La récente croissance en popularité des objets connectés (comme le « Fitbit », ou le « Fuelband » de Nike) n’est qu’un exemple de la façon dont les consommateurs semblent être de plus en plus à l'aise avec la divulgation de leurs données personnelles - en l’occurrence, des données relatives à leur état de santé (rythme cardiaque, poids, etc.) - dans le but de profiter de services plus personnalisés, qui leurs promettent de s’adapter à leurs propres besoins[3]. Pour les commerçants en ligne, l’objectif du marketing ciblé et de la personnalisation des offres est de fidéliser leur clientèle. Le recours aux « cookies » en est une illustration criante[4].
Grâce à (ou à cause) des innovations apportées par les technologies des Big Data en termes de récolte et de traitement des données personnelles, chaque personne physique génère environ 1.7 mégabits d’information à chaque seconde en 2020. Selon un rapport de l’Institut Montaigne publié en 2015, « Plus de données ont été créées en 2011 que dans toute l'histoire de l'humanité et entre 30 et 212 milliards d'objets pourraient être connectés d'ici 2020 » [5]. Les flux de données augmentent de 30% par ans à l’échelle mondiale. La monétisation et la valorisation des données ne provient pas de leur contenu ou de leur densité en information. Ce qui leur donne une valeur monétisable, c’est leur quantité absolument massive et leur diversité qui offrent aux prestataires de services en la possibilité de profiler de manière pointue leurs clientèles grâce au data mining[6] [7]. Pour les acteurs privés du Numérique, les enjeux commerciaux sont très importants, et l’utilisation d’algorithmes de profilage à des fins de ciblage publicitaire se développe largement, notamment chez les acteurs privés américains dont les investissements et le positionnement sur le Marché du Numérique sont bien plus stratégiques et ambitieux qu’en Europe.
La révolution de l’information, la vitesse de récolte et de traitement des données qui l’accompagnent met en opposition deux paradigmes. D’un côté, la liberté d’échange et de commerce ; de l’autre, le respect de la vie privée. Mais au-delà des enjeux qui entourent la divulgation de leurs données personnelles par les usagers de services en ligne, des questionnements d’ampleur politique et sociétale se posent. Le respect de la vie privée comporte deux dimensions. Premièrement, le droit à l’intimité peut être défini comme le droit de ne pas laisser exposer publiquement des informations à caractère personnel. Deuxièmement, il s’agit d’un droit à l’Autonomie personnelle selon lequel chacun doit pouvoir mener sa vie comme il l’entend[8]. Le droit à la protection des données personnelles est un droit fondamental consacré par l’article 8 de la Charte des droits fondamentaux de l’Union Européenne et l’article 16 du Traité sur le Fonctionnement de l’UE (TFUE). Aussi, le droit au respect « de sa vie privée et familiale, de son domicile et de sa correspondance » est protégé par l’article 8 de la Convention Européenne des Droits de l’Homme.

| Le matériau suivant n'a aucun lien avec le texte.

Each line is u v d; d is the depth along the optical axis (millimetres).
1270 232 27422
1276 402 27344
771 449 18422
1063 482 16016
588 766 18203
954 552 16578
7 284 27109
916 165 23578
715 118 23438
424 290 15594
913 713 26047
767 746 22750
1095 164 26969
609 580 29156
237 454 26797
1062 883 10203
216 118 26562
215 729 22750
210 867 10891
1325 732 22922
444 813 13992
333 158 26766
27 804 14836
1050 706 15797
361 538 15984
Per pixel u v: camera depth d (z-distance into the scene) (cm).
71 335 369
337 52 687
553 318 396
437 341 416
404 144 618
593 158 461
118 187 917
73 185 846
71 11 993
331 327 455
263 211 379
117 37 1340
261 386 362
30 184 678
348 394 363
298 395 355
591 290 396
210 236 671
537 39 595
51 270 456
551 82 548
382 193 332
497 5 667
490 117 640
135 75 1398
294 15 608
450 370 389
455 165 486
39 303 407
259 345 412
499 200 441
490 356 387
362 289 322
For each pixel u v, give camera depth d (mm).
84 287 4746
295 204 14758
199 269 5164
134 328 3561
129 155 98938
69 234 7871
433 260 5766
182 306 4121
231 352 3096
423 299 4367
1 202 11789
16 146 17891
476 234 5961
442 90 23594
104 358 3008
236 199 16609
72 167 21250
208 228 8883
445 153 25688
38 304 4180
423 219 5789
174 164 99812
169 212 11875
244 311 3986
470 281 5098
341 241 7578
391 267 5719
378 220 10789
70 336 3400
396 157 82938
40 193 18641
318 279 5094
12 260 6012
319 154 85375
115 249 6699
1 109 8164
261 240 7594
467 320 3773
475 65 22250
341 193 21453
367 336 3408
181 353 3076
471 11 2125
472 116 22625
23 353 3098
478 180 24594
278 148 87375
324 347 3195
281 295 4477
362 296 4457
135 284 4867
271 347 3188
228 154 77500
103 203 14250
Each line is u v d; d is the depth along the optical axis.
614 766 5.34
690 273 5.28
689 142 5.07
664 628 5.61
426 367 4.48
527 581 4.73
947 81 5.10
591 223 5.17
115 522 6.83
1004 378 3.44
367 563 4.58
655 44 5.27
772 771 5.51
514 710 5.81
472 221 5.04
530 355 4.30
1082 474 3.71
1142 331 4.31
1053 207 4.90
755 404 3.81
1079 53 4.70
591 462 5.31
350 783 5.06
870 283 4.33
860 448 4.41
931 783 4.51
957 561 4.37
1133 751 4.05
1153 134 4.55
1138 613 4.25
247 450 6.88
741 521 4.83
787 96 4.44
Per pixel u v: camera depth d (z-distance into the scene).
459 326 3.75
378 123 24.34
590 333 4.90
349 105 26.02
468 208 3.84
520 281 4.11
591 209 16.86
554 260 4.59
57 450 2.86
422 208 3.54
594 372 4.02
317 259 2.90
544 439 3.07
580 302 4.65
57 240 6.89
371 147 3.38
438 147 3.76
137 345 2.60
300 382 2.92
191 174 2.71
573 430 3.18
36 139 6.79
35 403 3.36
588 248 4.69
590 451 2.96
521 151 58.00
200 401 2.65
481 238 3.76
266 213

Si le droit américain, fondé sur la Common Law et l’importance de la jurisprudence/precedents encadre de façon parcellaire et imparfaite la collecte et l’utilisation d’outils prédictifs par les acteurs privés à des fins de personnalisation de leurs offres, les droits européen et français, de tradition civiliste, semblent plus préventifs quant à l’utilisation de ces outils, notamment par les acteurs privés. Aujourd’hui, en France, la protection de la vie privée est essentiellement régie par la loi n° 2016-1321 pour une République Numérique du 7 octobre 2016 (la « LRN »), ainsi que par le règlement européen n° 2016/679/UE relatif à la protection des personnes physiques à l'égard du traitement des données à caractère personnel et à la libre circulation de ces données (le « RGPD »)[9]. Le règlement européen n° 2016/679/UE s’applique à chaque fois qu’un résident européen, peu importe sa nationalité, est visé par un traitement de données. De par sa portée extraterritoriale, le RGPD s’étend également aux responsables de traitement établis hors de l’UE, dès que leurs activités mettent en œuvre des traitements visant à fournir des biens ou des services au marché européen. Il est important de souligner que, en vertu de l’article 4§2 du règlement, un « traitement » désigne « toute opération […] effectuée ou non à l’aide de procédés automatisés et appliqués à des données […] à caractère personnel ». Cette définition large permet d’encadrer strictement l’utilisation de données personnelles par les acteurs privés et publics et ce, dès leur récolte par un responsable de traitement.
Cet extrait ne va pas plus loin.